The SteganoAmor campaign begins with phishing emails that appear benign but contain malicious document attachments, leveraging both Excel and Word formats. These documents exploit the CVE-2017–11882 vulnerability to download a Visual Basic Script from a legitimate online service upon being opened. When the script runs, it downloads a JPEG image from the internet. This image carries a hidden base-64 encoded payload. Subsequently, a PowerShell script embedded within the image downloads the final payload that is hidden in a text file, which then installs the malware. By using compromised SMTP servers, TA558 enhances the likelihood of their phishing emails bypassing standard email filters, as these messages are sent from legitimate domains. This campaign shows a blend of using old vulnerabilities and steganography to orchestrate targeted attacks.
Printers
An application of steganography is found in most modern color laser printers. This technique involves embedding a subtle pattern of nearly invisible yellow dots on every page printed. These dots, while typically undetectable to the naked eye, can be seen under specific lighting conditions or with the aid of magnifying equipment. The purpose of this steganographic method is to encode information directly onto the printed medium.
The encoded data within the yellow dot patterns typically includes the printer’s serial number and the date and time of the document’s printing. This allows each printed page to carry a unique identifier that can trace it back to its source printer, providing a valuable tool for tracking the origin of documents. For example, law enforcement agencies can use the information encoded in the dot patterns to trace counterfeit documents back to the printer that produced them, aiding in criminal investigations and the protection of sensitive information.
Watermarking
Steganography is closely related to watermarking. and the terms “steganography” and “watermarking” are often used interchangeably.
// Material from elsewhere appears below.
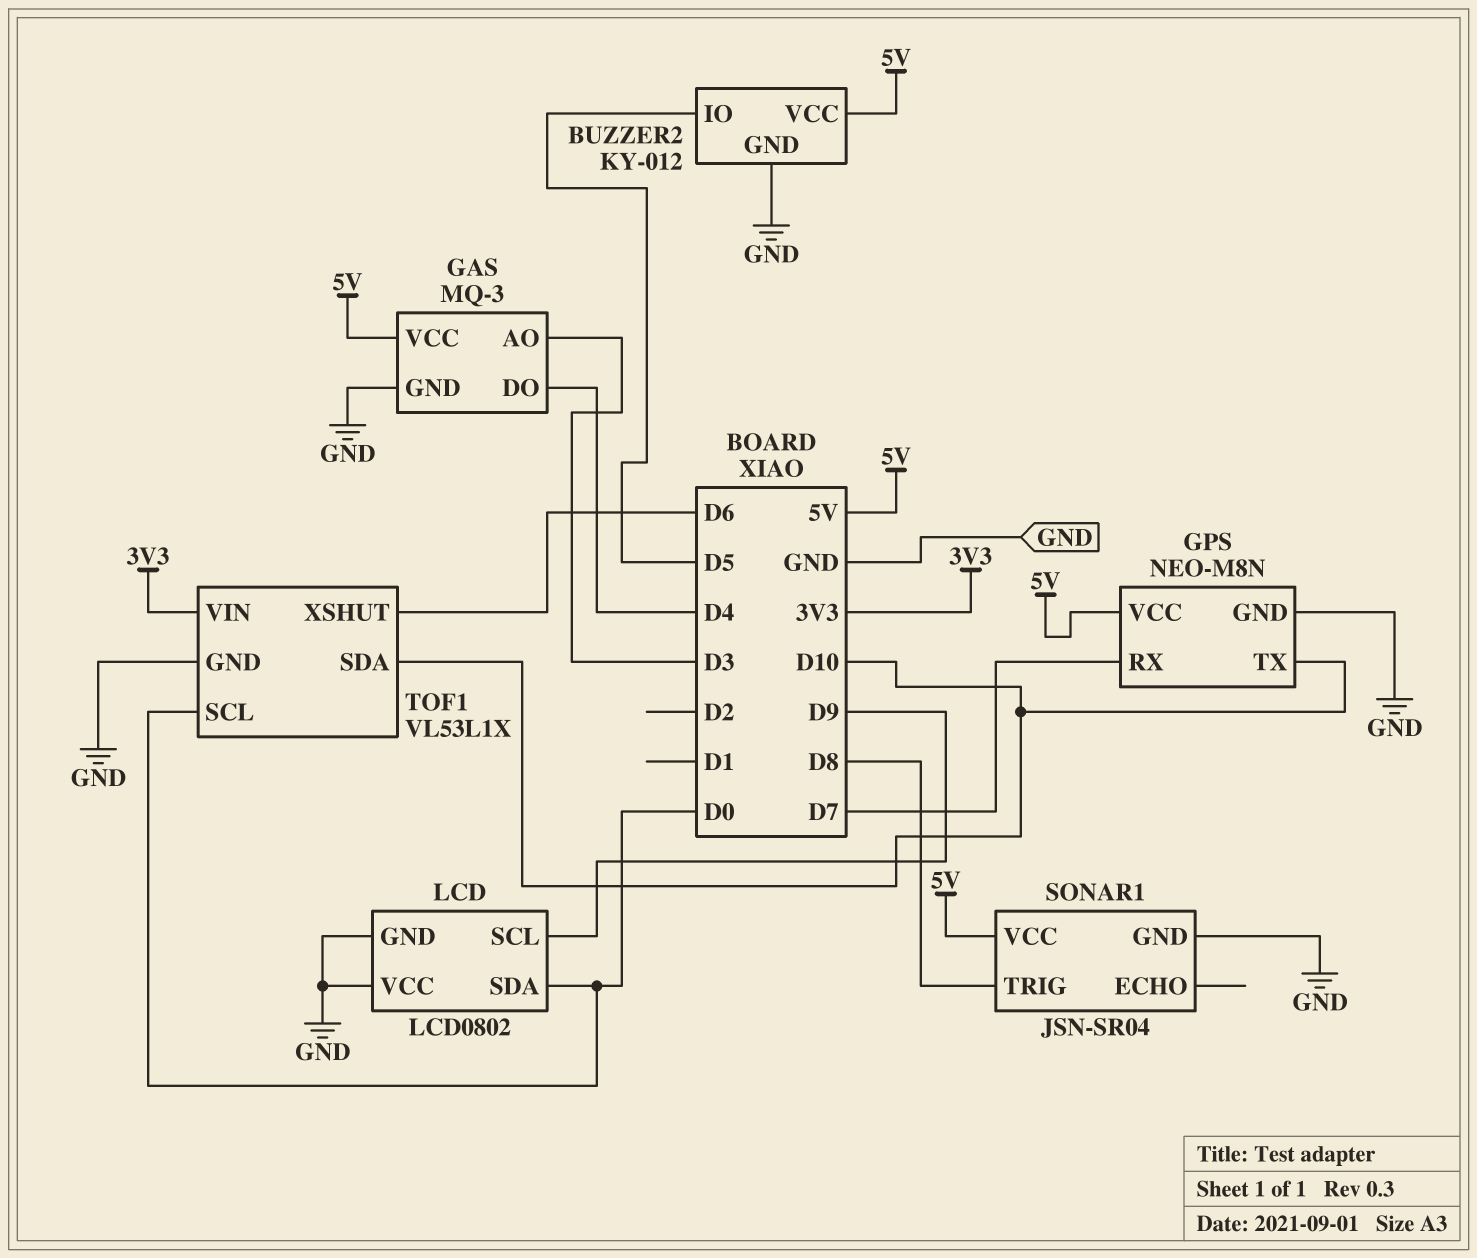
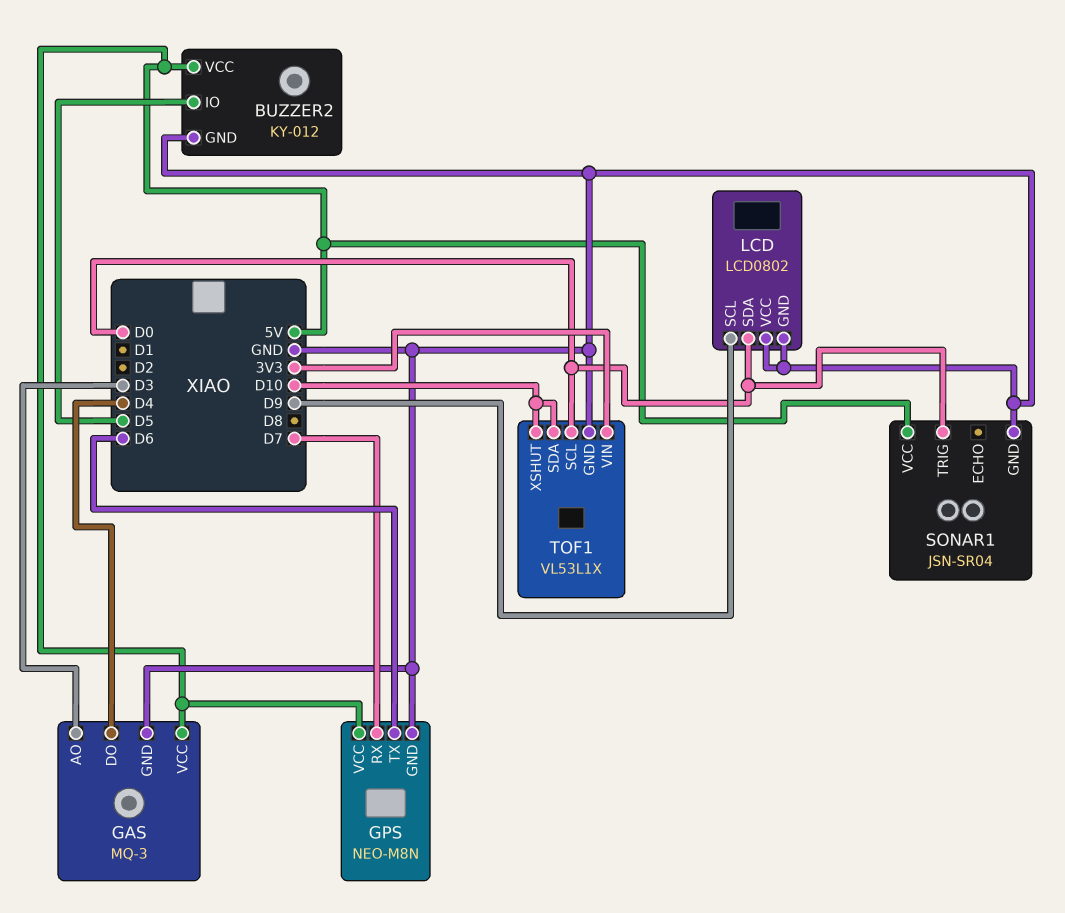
GPS pin TX: D10 -> D6
SONAR1 pin TRIG: D8 -> D0
TOF1 pin XSHUT: D6 -> D10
Steganography can be thought of as invisible watermarking.]
The primary goal of watermarking is to create an indelible imprint on a message such that an intruder cannot remove or replace the message. It is often used to assert ownership, authenticity, or encode DRM rules. The message may be, but does not have to be, invisible.
The goal of steganography is to allow primarily one-to-one communication while hiding the existence of a message. An intruder – someone who does not know what to look for – cannot even detect the message in the data.